Josh Widdicombe is one of the baker’s dozen of new faces to appear on the ‘K’ series of QI and he made about as good a start as its possible to make. Already hailed as ‘the British Seinfeld’, Josh’s rise to prominence as a stand-up has been close to vertical. Despite this, he comes across as relaxed and modest, very much still the down-to-earth mop-haired lad from Devon. That laid-back, slightly cheeky delivery worked perfectly on QI and he looked very natural chipping into the well-established banter of Alan and Phill Jupitus and sparking off the ‘butter-wouldn’t melt’ one-liners of cool Canadian fellow-debutante, Katherine Ryan.
Josh’s stand-up career began in 2008 when he made it to the final of So You Think You’re So Funny at the Edinburgh Fringe. Three years later he put on his first solo show, ‘If This Show Saves One Life…’ which earned him a nomination for the Best Newcomer in the Foster’s Edinburgh Comedy Awards. After that things really took off. He found himself on a the comedic equivalent of an accelerated learning course, supporting some of the most successful comics in the business, including Russell Howard, Michael McIntyre, Alan Carr and Shappi Khorsandi. At the same time, he found himself writing material for Mock the Week and 8 out of 10 Cats. Since then he has appeared as guest on both shows as well as The Million Pound Drop Live, The Last Leg with Adam Hills and Dara Ó Briain’s School of Hard Sums. In 2010 he won FHM’s Stand Up Hero and during the 2012 Paralympics, he became household name for his very funny contributions to Channel 4’s daily review of the action.
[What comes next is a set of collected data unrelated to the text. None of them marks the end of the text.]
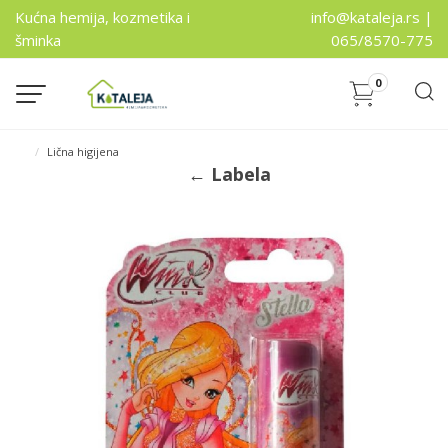
Kućna hemija, kozmetika i
info@kataleja.rs |
šminka
065/8570-775
0
Lična higijena
← Labela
The apparent ordinariness of Josh Widdicombe shouldn’t fool anyone: he’s super smart and remarkably wise for one so new to the business. As he told the Independent recently: ‘There is a myth that comedians are oddballs and outcasts but I think they put that view around to make themselves sound more interesting than they are.’ Expect to see him back on QI soon.